Proof that weather is chaotic wins a top award
A COMPLEX study of chaotic behaviour in Irish weather won the top individual award in this year's Aer Lingus Young Scientist Exhibition for Michael Flynn (17), a student at the Christian Brothers College, Cork.
Chaos, in this sense, is to do not with random behaviour but with the irregularities in ordered systems.
Meteorologists take pressure and temperature readings to predict the weather, but problems arise because there is a margin of error of plus or minus 0.0025 degrees Celsius.
"The two systems will be very close to each other to start but then they will start to diverge. Over time, the readings become less and less accurate," explained Michael.
His project, which took a year to complete, set out to prove that weather exhibits chaotic behaviour.
As well as mastering chaos mathematics - which led the judges to comment that he "now corresponds with international experts in the field" - Michael also did experimental work.
He constructed an analog computer which simulates a theoretical or simplified weather system.
"I noticed that, quite often, for very small changes of parameters in such systems there will often be very significant and dramatic changes," he said.

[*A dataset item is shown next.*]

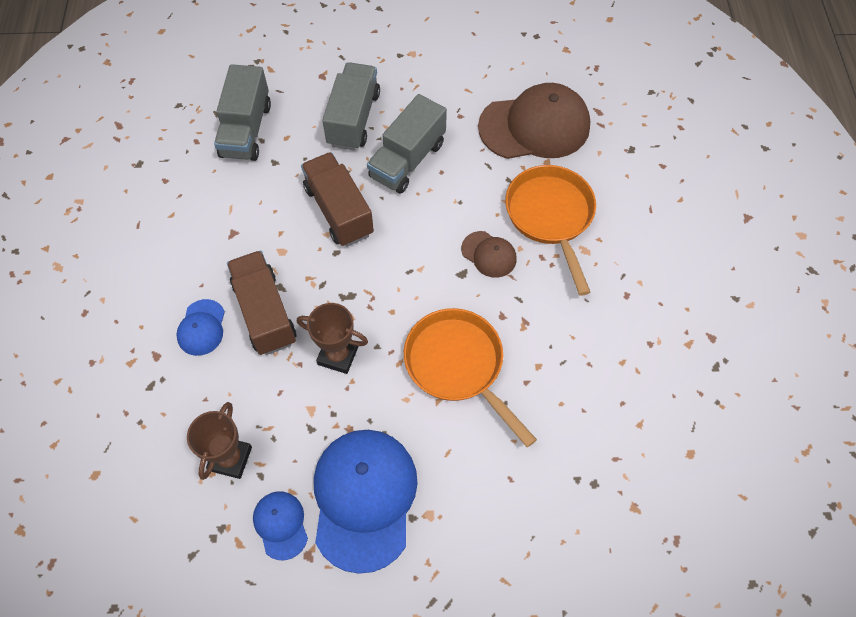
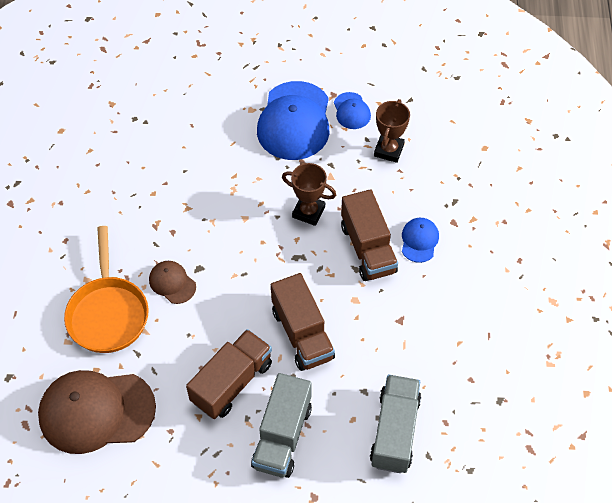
camera: 175 degrees left, 5 degrees down
grey truck [367,94,447,194] -> brown truck [186,329,272,419]
orange pan [404,308,537,447] -> none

"By showing these characteristics are in a simple system, we can start to understand a complex system."
The judges noted the commercial applications of many of the projects at this year's exhibition. But Lisa Sharkey (16) of the Dominican College, Fortwilliam Park, Belfast, may well be the only entrant who has already taken out a patent on her project and is seeking a buyer.
"Basically, it's a device for testing any kind of plant seed to ascertain what variety of seed it is," she said.
The device, which is based on the same principle as a pregnancy test kit, can determine seed type in five to 10 minutes. The current method of laboratory testing takes five days.
"If you introduce a foreign plant protein into any laboratory animal, their immune system will make antibodies to combat it," explained Lisa.
The antibodies will be different for each seed and the extracted antibodies provide the basis for the test.
The runners-up in the group category also believe they have come up with a viable commercial proposition.
Keith Martin, Robert McGlynn and Cathal Stockdale, three 17-year-olds from St David's Secondary School, Greystones, Co Wicklow, have developed a means of transmitting data from remote locations without resorting to an expensive satellite.
Their idea is to use the ionised trails left by meteors - which enter the atmosphere once or twice an hour and leave a trail for an average of four or five seconds - to bounce data transmissions from one location to another using frequencies usually associated with amateur radio. At the receiving end, a computer decodes the data using special software.
The total cost of such a system, they say, is about £5,000 and a worldwide network would cost about £1 million.